ACTIVITY:
What lines below include the string "library"? Pick them out and copy them.

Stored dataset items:
--------------------

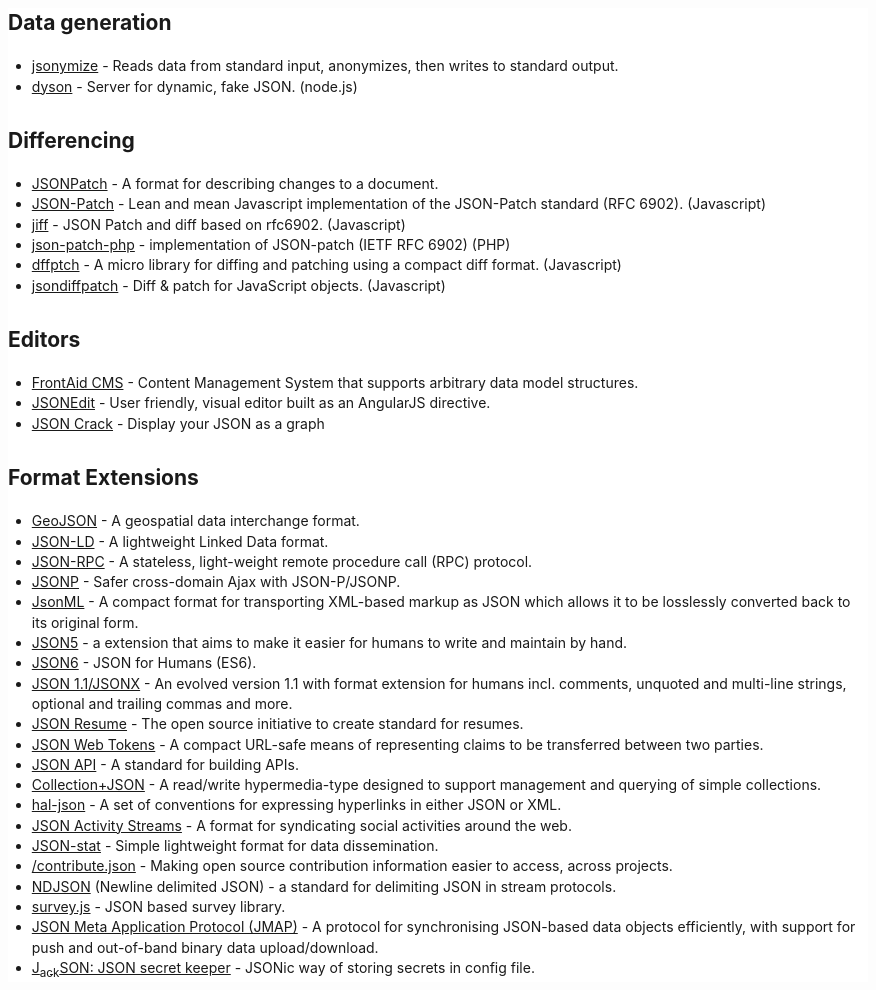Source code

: ## Data generation
* [jsonymize](https://github.com/cameronhunter/jsonymize) - Reads data from standard input, anonymizes, then writes to standard output.
* [dyson](https://github.com/webpro/dyson) - Server for dynamic, fake JSON. (node.js)

## Differencing
* [JSONPatch](https://jsonpatch.com/) - A format for describing changes to a document.
* [JSON-Patch](https://github.com/Starcounter-Jack/JSON-Patch) - Lean and mean Javascript implementation of the JSON-Patch standard (RFC 6902). (Javascript)
* [jiff](https://github.com/cujojs/jiff) - JSON Patch and diff based on rfc6902. (Javascript)
* [json-patch-php](https://github.com/mikemccabe/json-patch-php) - implementation of JSON-patch (IETF RFC 6902) (PHP)
* [dffptch](https://github.com/paldepind/dffptch) - A micro library for diffing and patching using a compact diff format. (Javascript)
* [jsondiffpatch](https://github.com/benjamine/jsondiffpatch) - Diff & patch for JavaScript objects. (Javascript)

## Editors
* [FrontAid CMS](https://frontaid.io/) - Content Management System that supports arbitrary data model structures.
* [JSONEdit](http://mb21.github.io/JSONedit/) - User friendly, visual editor built as an AngularJS directive.
* [JSON Crack](https://jsoncrack.com/) - Display your JSON as a graph

## Format Extensions
* [GeoJSON](https://geojson.org/) - A geospatial data interchange format.
* [JSON-LD](https://json-ld.org/) - A lightweight Linked Data format.
* [JSON-RPC](https://www.jsonrpc.org/) - A stateless, light-weight remote procedure call (RPC) protocol.
* [JSONP](https://en.wikipedia.org/wiki/JSONP) - Safer cross-domain Ajax with JSON-P/JSONP.
* [JsonML](http://www.jsonml.org/) - A compact format for transporting XML-based markup as JSON which allows it to be losslessly converted back to its original form.
* [JSON5](https://json5.org/) - a extension that aims to make it easier for humans to write and maintain by hand.
* [JSON6](https://github.com/d3x0r/json6) - JSON for Humans (ES6).
* [JSON 1.1/JSONX](https://json-next.github.io/) - An evolved version 1.1 with format extension for humans incl. comments, unquoted and multi-line strings, optional and trailing commas and more.
* [JSON Resume](https://jsonresume.org/) - The open source initiative to create standard for resumes.
* [JSON Web Tokens](https://jwt.io/) - A compact URL-safe means of representing claims to be transferred between two parties.
* [JSON API](https://jsonapi.org/) - A standard for building APIs.
* [Collection+JSON](http://amundsen.com/media-types/collection/) - A read/write hypermedia-type designed to support management and querying of simple collections.
* [hal-json](https://stateless.group/hal_specification.html) - A set of conventions for expressing hyperlinks in either JSON or XML.
* [JSON Activity Streams](https://activitystrea.ms/) - A format for syndicating social activities around the web.
* [JSON-stat](https://github.com/jsonstat/jsonstat) - Simple lightweight format for data dissemination.
* [/contribute.json](https://www.contributejson.org/) - Making open source contribution information easier to access, across projects.
* [NDJSON](https://github.com/ndjson/ndjson-spec) (Newline delimited JSON) - a standard for delimiting JSON in stream protocols.
* [survey.js](https://surveyjs.io/form-library) - JSON based survey library.
* [JSON Meta Application Protocol (JMAP)](https://jmap.io/) - A protocol for synchronising JSON-based data objects efficiently, with support for push and out-of-band binary data upload/download.
* [J<sub>ack</sub>SON: JSON secret keeper](https://github.com/rosehgal/jackson) - JSONic way of storing secrets in config file.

--------------------

ANSWER SPACE:
* [dffptch](https://github.com/paldepind/dffptch) - A micro library for diffing and patching using a compact diff format. (Javascript)
* [survey.js](https://surveyjs.io/form-library) - JSON based survey library.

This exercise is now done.